Nutrition researcher and entrepreneur

Kamal Patel is a nutrition researcher and the director of Examine.com. Alongside co-founder Sol Orwell, he grew the Examine.com compendium of clinical trials on nutrition and supplements, with the goal of creating the “largest database” of supplements on the Internet. In 2020, Patel was named #1 Most Influential Man in Health & Fitness by Men's Health UK.

==Education==

Patel attended Northwestern University, studying economics and communications while also organizing strongman contests. He attended graduate school at Johns Hopkins University and Tufts University, studying public health, business, and nutrition.

==Career==

Patel was a co-author on systematic reviews used to inform the Institute of Medicine 2010 vitamin D guidelines, which served as a basis for revised vitamin D guidelines in countries around the world. During that time, he was also a primary reviewer for Clinicaltrials.gov with a focus on clinical trial methodology.
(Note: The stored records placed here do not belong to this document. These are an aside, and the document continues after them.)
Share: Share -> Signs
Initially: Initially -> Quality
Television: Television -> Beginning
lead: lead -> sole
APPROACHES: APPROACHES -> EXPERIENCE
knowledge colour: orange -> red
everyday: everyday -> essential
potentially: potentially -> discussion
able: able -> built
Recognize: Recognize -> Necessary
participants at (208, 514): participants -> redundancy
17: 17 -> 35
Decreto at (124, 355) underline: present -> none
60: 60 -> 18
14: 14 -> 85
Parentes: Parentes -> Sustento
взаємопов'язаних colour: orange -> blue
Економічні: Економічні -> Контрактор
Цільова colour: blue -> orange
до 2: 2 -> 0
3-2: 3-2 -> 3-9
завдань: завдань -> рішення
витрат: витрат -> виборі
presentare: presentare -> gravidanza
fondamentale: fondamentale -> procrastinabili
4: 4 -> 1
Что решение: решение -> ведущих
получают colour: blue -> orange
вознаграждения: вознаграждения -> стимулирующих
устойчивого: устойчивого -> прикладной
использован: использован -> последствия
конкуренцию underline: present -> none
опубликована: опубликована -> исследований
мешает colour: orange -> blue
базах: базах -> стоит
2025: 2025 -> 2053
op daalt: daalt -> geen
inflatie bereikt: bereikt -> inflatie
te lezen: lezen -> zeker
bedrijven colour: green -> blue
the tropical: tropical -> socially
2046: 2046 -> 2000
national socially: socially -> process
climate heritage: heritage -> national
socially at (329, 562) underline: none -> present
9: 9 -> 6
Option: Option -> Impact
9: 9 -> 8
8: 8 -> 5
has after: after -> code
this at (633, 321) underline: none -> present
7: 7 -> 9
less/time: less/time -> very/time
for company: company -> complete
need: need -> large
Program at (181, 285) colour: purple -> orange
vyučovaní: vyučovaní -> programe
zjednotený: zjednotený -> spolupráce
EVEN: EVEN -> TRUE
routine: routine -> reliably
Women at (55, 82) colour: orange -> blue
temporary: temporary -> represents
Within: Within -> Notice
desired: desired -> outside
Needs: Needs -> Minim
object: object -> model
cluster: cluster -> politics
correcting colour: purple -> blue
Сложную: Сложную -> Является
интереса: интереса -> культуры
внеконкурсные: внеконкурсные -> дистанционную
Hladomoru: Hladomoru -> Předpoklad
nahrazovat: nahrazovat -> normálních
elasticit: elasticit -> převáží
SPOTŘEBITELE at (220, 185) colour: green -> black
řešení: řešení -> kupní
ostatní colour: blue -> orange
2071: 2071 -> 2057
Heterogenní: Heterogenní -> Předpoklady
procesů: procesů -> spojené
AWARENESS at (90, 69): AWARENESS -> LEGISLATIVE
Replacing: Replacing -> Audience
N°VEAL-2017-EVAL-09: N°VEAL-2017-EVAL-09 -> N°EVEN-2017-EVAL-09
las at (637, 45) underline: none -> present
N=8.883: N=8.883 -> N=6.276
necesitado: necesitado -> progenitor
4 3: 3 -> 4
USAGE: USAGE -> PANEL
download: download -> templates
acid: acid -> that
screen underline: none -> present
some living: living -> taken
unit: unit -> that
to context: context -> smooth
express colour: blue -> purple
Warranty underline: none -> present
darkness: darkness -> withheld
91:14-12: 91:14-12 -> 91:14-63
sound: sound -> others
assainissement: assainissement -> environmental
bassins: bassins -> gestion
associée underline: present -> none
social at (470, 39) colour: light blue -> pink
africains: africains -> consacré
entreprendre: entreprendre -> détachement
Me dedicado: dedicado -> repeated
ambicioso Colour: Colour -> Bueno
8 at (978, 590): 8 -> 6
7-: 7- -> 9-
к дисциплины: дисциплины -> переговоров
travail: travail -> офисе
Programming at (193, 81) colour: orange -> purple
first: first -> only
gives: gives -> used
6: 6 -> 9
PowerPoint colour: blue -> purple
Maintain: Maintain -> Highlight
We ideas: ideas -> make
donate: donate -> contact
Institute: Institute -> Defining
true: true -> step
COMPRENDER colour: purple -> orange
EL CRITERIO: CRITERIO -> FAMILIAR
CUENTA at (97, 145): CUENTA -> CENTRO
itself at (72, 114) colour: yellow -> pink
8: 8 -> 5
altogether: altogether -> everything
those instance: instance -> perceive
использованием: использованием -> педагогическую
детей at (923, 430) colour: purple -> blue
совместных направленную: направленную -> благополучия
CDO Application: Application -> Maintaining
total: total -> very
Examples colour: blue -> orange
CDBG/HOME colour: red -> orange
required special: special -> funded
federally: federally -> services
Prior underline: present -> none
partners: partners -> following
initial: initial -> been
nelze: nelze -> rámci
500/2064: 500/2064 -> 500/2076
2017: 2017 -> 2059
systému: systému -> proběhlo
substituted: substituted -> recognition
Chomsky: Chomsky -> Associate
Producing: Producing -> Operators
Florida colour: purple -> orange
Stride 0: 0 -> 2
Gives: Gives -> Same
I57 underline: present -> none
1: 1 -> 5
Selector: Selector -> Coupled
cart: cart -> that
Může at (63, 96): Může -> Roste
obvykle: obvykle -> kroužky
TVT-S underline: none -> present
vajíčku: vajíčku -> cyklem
Patel has also published research on genetic tests for cancer, prostate cancer treatments, fructose and liver health, self-measured monitoring of blood pressure for hypertension, and other clinical and methodological topics.

Patel has worked as a researcher at a federally-designated evidence-based practice center in meta-analysis and evidence synthesis and served as program chair for the 2013 Ancestral Health Symposium. He is a nutrition editor for the Journal of Evolution and Health.

Patel is the director of Examine.com, coordinating the team of researchers and scientists in analyzing primary research on nutrients and supplements. Under Patel, the website has expanded from a focus on supplements and athletic performance to direct analysis of research studies. In 2020, Patel was named #1 Most Influential Man in Health & Fitness by Men's Health UK.